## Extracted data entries
★ ★ ★ ★

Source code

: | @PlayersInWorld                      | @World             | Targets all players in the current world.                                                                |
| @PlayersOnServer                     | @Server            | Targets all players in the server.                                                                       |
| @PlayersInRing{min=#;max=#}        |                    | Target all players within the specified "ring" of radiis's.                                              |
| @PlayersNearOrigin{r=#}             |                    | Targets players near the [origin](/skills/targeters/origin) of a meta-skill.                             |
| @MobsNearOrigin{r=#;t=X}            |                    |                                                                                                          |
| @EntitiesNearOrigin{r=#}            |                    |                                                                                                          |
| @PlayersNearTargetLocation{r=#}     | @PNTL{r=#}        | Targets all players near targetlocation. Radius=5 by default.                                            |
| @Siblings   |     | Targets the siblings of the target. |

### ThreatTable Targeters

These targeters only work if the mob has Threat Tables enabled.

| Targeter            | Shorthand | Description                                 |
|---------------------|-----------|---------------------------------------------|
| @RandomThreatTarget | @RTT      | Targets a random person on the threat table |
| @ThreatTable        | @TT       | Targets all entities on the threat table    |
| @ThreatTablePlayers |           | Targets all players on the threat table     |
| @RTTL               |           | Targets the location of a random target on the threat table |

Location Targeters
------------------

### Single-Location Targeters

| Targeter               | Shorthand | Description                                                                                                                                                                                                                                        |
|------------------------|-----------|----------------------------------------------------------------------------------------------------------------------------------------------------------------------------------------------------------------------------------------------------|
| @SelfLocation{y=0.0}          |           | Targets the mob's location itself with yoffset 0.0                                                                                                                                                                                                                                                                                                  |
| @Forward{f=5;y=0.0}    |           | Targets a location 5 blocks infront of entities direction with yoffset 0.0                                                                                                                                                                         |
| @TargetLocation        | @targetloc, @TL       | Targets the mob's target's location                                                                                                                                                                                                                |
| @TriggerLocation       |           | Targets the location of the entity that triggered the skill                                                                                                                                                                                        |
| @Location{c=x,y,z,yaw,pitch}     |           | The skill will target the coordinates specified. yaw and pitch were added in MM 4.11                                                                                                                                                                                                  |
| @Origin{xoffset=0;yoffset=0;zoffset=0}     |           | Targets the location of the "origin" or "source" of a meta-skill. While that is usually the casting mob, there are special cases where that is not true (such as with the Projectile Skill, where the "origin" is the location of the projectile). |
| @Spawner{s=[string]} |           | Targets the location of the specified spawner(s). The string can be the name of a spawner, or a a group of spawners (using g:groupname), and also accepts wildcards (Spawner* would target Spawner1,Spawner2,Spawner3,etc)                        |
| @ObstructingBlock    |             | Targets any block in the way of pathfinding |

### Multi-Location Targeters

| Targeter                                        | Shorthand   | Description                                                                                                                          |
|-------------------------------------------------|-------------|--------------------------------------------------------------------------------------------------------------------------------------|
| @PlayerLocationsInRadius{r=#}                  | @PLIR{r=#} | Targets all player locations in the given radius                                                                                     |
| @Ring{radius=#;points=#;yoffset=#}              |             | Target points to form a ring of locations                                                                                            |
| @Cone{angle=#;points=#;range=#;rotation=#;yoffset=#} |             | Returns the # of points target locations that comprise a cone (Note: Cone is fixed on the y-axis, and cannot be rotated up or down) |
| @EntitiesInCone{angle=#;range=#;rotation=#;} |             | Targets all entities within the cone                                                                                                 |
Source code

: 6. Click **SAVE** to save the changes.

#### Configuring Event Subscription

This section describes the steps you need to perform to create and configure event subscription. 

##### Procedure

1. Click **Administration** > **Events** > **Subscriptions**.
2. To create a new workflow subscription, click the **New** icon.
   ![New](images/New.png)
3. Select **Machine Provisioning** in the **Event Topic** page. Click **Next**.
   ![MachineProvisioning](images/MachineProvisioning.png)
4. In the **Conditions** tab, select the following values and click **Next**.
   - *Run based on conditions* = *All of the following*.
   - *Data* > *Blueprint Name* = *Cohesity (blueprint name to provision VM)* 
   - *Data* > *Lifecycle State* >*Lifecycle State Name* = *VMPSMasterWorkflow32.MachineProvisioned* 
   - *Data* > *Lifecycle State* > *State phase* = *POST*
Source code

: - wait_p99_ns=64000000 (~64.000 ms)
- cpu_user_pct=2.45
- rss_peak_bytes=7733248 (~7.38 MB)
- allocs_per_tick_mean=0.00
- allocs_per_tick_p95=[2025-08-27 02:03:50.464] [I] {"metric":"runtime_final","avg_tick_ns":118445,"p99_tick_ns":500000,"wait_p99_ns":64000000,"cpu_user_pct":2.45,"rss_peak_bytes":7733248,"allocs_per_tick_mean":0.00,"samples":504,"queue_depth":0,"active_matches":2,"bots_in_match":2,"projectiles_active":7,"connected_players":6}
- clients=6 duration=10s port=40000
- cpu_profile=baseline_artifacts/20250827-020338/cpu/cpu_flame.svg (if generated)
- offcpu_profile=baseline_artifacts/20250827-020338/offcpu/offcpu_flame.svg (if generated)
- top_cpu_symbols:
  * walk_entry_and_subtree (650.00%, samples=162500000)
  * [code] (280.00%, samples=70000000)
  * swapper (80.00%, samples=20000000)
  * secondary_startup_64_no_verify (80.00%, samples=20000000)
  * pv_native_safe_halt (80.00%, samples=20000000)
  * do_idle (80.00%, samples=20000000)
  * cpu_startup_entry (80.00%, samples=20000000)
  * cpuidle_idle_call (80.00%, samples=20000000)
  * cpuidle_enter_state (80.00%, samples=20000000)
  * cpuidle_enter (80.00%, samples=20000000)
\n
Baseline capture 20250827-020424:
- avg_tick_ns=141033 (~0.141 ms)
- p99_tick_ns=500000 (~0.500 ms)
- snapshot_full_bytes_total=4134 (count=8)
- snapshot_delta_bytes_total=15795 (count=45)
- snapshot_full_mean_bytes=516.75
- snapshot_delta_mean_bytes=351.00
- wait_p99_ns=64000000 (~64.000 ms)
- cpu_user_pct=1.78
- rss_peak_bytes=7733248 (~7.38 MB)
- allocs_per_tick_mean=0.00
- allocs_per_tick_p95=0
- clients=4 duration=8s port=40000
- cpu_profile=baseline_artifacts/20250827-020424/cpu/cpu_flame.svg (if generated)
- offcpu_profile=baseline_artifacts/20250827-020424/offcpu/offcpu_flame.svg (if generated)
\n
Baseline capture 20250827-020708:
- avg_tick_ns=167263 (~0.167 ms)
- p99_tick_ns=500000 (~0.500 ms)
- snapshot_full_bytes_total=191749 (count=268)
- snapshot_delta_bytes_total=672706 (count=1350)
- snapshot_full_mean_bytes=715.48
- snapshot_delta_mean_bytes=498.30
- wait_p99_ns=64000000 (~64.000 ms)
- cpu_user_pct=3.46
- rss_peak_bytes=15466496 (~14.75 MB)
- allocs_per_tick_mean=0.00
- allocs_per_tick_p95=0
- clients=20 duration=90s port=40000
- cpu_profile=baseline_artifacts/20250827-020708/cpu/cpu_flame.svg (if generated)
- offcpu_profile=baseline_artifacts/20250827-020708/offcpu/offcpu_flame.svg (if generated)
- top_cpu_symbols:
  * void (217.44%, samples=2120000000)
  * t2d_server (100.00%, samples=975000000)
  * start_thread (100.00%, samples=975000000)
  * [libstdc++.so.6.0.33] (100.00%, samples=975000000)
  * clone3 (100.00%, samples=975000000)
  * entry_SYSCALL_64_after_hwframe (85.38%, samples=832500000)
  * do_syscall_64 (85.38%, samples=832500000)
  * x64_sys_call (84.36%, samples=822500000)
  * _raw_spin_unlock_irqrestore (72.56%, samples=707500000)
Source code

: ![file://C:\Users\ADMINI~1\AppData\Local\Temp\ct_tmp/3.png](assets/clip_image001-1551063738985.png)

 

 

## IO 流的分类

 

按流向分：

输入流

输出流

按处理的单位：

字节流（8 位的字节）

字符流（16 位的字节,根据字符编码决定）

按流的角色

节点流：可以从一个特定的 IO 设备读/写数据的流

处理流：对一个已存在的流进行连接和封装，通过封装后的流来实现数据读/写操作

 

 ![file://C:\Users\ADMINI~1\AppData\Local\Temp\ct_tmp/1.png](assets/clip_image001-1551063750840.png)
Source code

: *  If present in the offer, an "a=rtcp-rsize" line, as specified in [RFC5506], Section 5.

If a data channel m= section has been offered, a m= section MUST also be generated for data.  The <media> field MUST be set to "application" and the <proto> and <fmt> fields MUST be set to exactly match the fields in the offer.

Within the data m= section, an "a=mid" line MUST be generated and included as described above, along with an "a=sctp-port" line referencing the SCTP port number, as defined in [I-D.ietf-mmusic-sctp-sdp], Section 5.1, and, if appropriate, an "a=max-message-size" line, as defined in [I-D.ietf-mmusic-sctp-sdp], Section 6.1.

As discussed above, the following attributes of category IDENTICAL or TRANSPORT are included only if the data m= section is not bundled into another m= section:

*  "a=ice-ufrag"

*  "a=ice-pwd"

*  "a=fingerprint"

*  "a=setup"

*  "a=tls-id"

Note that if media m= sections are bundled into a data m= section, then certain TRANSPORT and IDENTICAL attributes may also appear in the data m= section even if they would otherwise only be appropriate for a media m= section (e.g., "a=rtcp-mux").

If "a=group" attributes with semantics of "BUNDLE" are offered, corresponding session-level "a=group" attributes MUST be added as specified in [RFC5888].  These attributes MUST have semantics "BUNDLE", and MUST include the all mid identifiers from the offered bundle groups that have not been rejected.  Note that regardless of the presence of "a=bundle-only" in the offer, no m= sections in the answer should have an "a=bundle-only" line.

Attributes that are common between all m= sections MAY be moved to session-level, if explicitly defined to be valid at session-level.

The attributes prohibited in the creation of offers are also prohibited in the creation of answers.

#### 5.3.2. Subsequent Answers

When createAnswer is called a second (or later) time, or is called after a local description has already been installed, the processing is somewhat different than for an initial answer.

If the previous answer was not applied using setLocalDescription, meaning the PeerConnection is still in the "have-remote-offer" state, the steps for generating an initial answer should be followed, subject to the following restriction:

★ ★ ★ ★

## EXERCISE DETAILS
Reproduce the records word for word, starting at the first line and ending with the line that contains "These targeters only", including that line.

## EXPECTED ANSWER
Source code

: | @PlayersInWorld                      | @World             | Targets all players in the current world.                                                                |
| @PlayersOnServer                     | @Server            | Targets all players in the server.                                                                       |
| @PlayersInRing{min=#;max=#}        |                    | Target all players within the specified "ring" of radiis's.                                              |
| @PlayersNearOrigin{r=#}             |                    | Targets players near the [origin](/skills/targeters/origin) of a meta-skill.                             |
| @MobsNearOrigin{r=#;t=X}            |                    |                                                                                                          |
| @EntitiesNearOrigin{r=#}            |                    |                                                                                                          |
| @PlayersNearTargetLocation{r=#}     | @PNTL{r=#}        | Targets all players near targetlocation. Radius=5 by default.                                            |
| @Siblings   |     | Targets the siblings of the target. |

### ThreatTable Targeters

These targeters only work if the mob has Threat Tables enabled.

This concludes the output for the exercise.